Suatu hal yang begitu prematur, kata Hume, saat disimpulkan bahwa alam semesta
ini begitu indah. Melalui logika sederhana saja, kita tidak mungkin bisa
menyimpulkan alam semesta yang maha luas ini hanya dengan pengetahuan kita terhadap
bumi yang amat kecil ini. Pun, di dalam bumi, tidak semua sepakat bahwa bumi
ini indah. Itu tidak lebihnya adalah hasil kesimpulan yang sama sekali
subjektif. Selain itu, dari sudut pandang lain, analogi yang dipakai dalam
alasan di atas itu gagal. Sebab dalam proses penyimpulannya, mereka tidak
memiliki alam semesta tandingan. Itu berarti, di dalam proses penyimpulan untuk
menentukan ini indah atau tidak, satu hal yang tidak boleh kita lupakan adalah
komparasi. Sebagai ilustrasinya, si A ini tidak mungkin kita klaim cakep ketika
tidak ada si B yang jelek. Begitu juga dengan ini, kita sama sekali tidak boleh
mengklaim alam semesta ini indah kalau tidak ada alam semesta tandingan yang
mungkin saja jelek. Dan kalaupun itu tetap saja dipaksakan, maka itu tidak
lebihnya adalah omong kosong.
c.
Alasan
Taruhan
Ini adalah argumen yang sering dipakai Pascal
dalam berbicara mengenai ada tidaknya tuhan. Dengan begitu simpel, Pascal
menggambarkan demikian:
|
Tuhan ada
|
Tuhan tidak ada
|
Beriman
|
Kebahagiaan abadi, tetapi sedikit susah di
dunia
|
Sedikit rugi
|
Tidak beriman
|
Kesusahan abadi
|
Sedikit beruntung
|
|
|
|
d.
Alasan
Moral
Selepas mengkritik argumen Anselmus, rupanya
Kant usai menyiapkan argumennya sendiri terkait adanya tuhan—untuk tidak
mengatakan FUNGSI adanya tuhan.
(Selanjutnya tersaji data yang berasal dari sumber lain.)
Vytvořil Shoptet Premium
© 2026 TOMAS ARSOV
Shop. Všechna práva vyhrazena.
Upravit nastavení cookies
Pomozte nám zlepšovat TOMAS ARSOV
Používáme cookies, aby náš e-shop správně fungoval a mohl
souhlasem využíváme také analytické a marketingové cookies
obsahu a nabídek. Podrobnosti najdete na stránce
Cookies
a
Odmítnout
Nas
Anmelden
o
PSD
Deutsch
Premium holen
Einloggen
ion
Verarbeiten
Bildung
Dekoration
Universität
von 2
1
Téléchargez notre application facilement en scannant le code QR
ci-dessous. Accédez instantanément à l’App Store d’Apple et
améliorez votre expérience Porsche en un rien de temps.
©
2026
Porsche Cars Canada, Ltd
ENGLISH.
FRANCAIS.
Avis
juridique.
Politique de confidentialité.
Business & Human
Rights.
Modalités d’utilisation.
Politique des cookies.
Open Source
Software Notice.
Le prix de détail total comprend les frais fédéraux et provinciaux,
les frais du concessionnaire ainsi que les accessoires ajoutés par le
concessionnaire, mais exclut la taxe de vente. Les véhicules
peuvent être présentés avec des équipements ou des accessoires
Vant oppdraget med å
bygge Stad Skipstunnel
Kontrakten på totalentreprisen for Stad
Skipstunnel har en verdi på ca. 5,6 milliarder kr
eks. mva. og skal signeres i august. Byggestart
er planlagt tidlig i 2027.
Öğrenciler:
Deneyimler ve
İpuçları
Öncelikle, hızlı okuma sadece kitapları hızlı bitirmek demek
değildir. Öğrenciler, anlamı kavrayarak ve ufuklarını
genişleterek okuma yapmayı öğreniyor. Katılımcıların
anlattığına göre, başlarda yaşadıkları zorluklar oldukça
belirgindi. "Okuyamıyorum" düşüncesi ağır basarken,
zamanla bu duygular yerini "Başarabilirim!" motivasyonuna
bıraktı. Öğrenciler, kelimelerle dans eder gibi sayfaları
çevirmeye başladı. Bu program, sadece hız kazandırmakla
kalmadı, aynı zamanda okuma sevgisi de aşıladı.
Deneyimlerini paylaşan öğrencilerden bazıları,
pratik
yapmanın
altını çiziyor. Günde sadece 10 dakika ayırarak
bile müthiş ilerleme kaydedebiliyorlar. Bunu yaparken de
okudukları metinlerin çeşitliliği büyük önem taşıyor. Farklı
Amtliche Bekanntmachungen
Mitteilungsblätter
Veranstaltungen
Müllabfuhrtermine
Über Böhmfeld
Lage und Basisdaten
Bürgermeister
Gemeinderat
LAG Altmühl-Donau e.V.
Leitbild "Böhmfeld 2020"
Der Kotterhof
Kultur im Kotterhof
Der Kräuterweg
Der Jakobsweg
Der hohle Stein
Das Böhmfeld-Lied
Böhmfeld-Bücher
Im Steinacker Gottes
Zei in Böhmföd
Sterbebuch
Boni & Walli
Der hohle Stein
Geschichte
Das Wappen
Bagi Kant, tuhan itu harus ada atau ya memang
ada, demi terjadinya moral. Artinya, moralitas manusia itu hanya bisa terbentuk
dan terjaga ketika ada tuhan. Kenyataan bahwa dengan adanya tuhan yang akan
diyakini sebagai pengontrol keabadiaan dan pembalas segala perilaku buruk
manusia merupakan salah satu alasan mengapa adanya tuhan ini dikaitkan dengan
terjaganya moral. Melalui adanya tuhan, manusia akan wegah untuk berbuat
amoralitas sebab mereka takut kelak semua perilakunya tersebut akan dibalas
oleh tuhan. Oleh karenanya, berbasis itu, tuhan itu ada.
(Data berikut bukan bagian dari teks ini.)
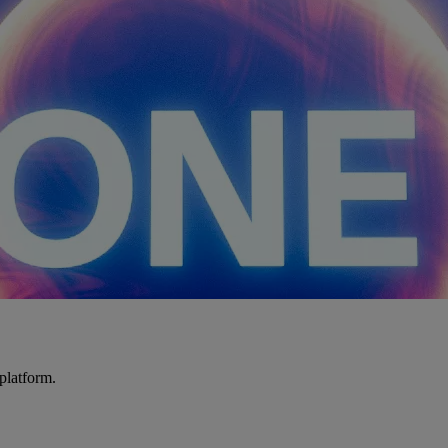
platform.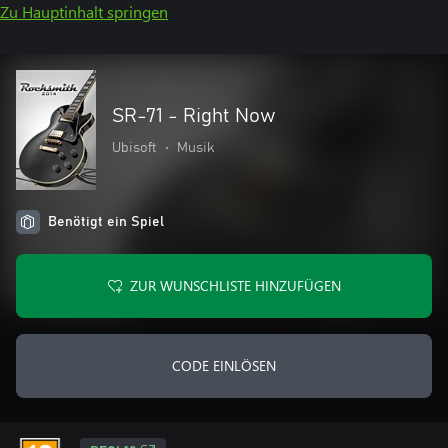
Zu Hauptinhalt springen
SR-71 - Right Now
Ubisoft
•
Musik
Benötigt ein Spiel
ZUR WUNSCHLISTE HINZUFÜGEN
CODE EINLÖSEN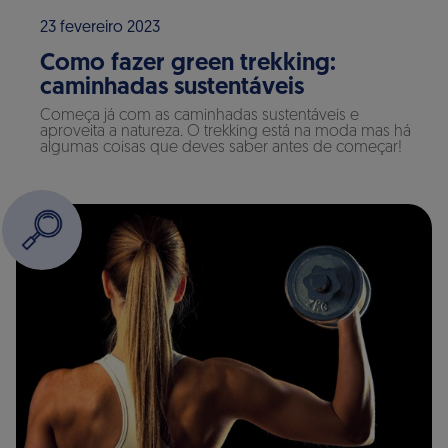
23 fevereiro 2023
Como fazer green trekking:
caminhadas sustentáveis
Começa já com as caminhadas sustentáveis e
aproveita a natureza. O trekking está na moda mas há
algumas coisas que deves saber antes de começar!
Akan tetapi, karena itu juga adalah hasil
pemikiran manusia, dalam hal ini konsep Kant tersebut sulit diterima. Sebab
apa-apa yang dibicarakan Kant tentang tuhan itu bukanlah argumen untuk
membuktikan ada tidaknya tuhan. Namun, itu hanyalah argumen untuk menjaga
moralitas yang dibungkus oleh Kant sedemikian rupa. Atau bisa juga, kita
menyebutnya sebagai argumen tentang perlunya tuhan itu ada.
e.
Alasan
religion experience
Sepertinya, alasan ini lebih simpel dari
alasannya Pascal. Alasan ini hanya berdasarkan pada pernyataan bahwa tuhan itu
sama sekali tidak perlu untuk dibuktikan. Tuhan hanya perlu untuk dirasakan.
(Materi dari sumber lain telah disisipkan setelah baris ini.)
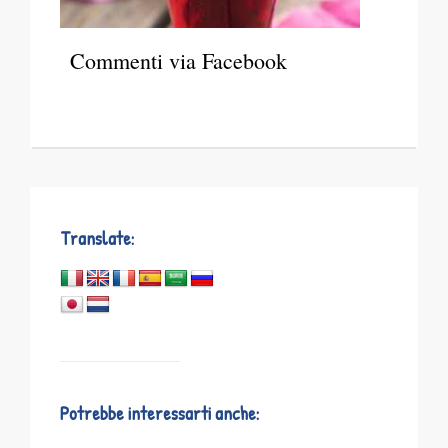
Commenti via Facebook
Translate:
Potrebbe interessarti anche: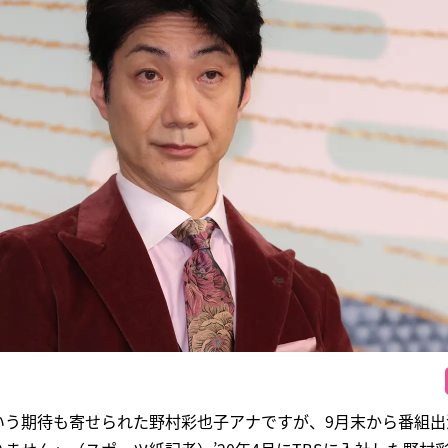
いう期待も寄せられた野村彩也子アナですが、9月末から番組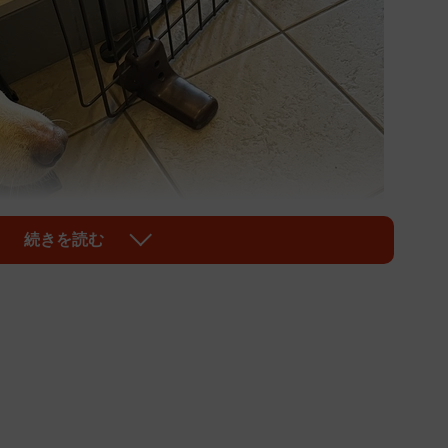
続きを読む
1/6
ェPETSの看板犬・かりん（メス）
センターには、ワンコに「否」という文字がつけられて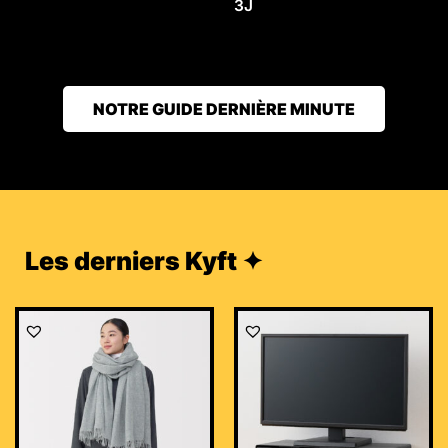
3J
NOTRE GUIDE DERNIÈRE MINUTE
Les derniers Kyft ✦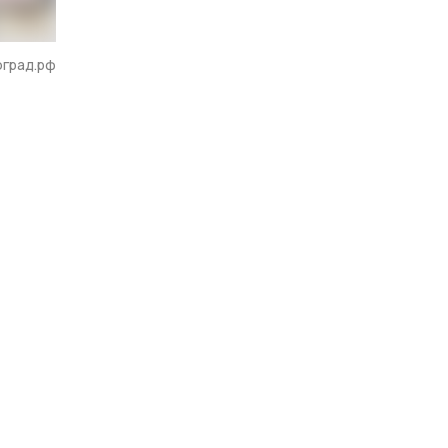
оград.рф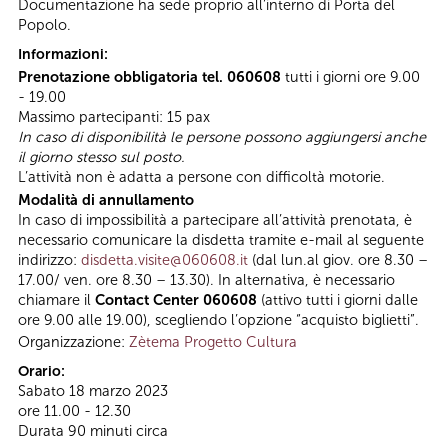
Documentazione ha sede proprio all’interno di Porta del
Popolo.
Informazioni:
Prenotazione obbligatoria tel. 060608
tutti i giorni ore 9.00
- 19.00
Massimo partecipanti: 15 pax
In caso di disponibilità le persone possono aggiungersi anche
il giorno stesso sul posto.
L’attività non è adatta a persone con difficoltà motorie.
Modalità di annullamento
In caso di impossibilità a partecipare all’attività prenotata, è
necessario comunicare la disdetta tramite e-mail al seguente
indirizzo:
disdetta.visite@060608.it
(dal lun.al giov. ore 8.30 –
17.00/ ven. ore 8.30 – 13.30). In alternativa, è necessario
chiamare il
Contact Center 060608
(attivo tutti i giorni dalle
ore 9.00 alle 19.00), scegliendo l’opzione “acquisto biglietti”.
Organizzazione:
Zètema Progetto Cultura
Orario:
Sabato 18 marzo 2023
ore 11.00 - 12.30
Durata 90 minuti circa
Sesuatu yang bisa dibuktikan itu belum tentu ada dan nyata dan sesuatu yang
hanya bisa dirasakan itu belum tentu juga tidak ada dan tidak nyata. Kira-kira
itu.
Sebagi kelanjutannya, alasan di atas rupanya
juga tidak lepas dari kritik. Adalah menyangkut posisi pengalaman keagamaan yang
sangat subjektif. Akibatnya, ketika hal tersebut kita jadikan alasan, itu sama
halnya kita tidak memiliki alasan. Sebab alasan yang didasarkan pada sesuatu
yang sangat subjektif itu tidak bisa diverifikasi dan kalau tidak bisa
diverifikasi, entahlah bagaimana kita menyebut itu.
Kiranya,
itulah model-model argumen yang berbicara banyak tentang adanya tuhan. Setiap
dari mereka mengemukakan argumentasinya masing-masing untuk membuktikan bahwa
tuhan itu ada. Akan tetapi, di waktu yang sama, di sela-sela mereka, ada pula
pihak-pihak yang tidak sependapat, mengkritiknya, dan kemudian menciptakan
konsep baru. Model sedemikian ini akan selalu berlanjut dan selalu begitu. Dan yang
pasti: mereka tengah dan usai membuktikan adanya tuhan, bukan membuktikan
ketiadaan tuhan. Selamanya, kita tidak bisa membuktikan kalau tuhan itu tidak
ada sebab apapun yang tidak ada, itu ya tidak usah dicari bukti ketiadaannya,
toh memang itu tidak ada. Haha, entahlah.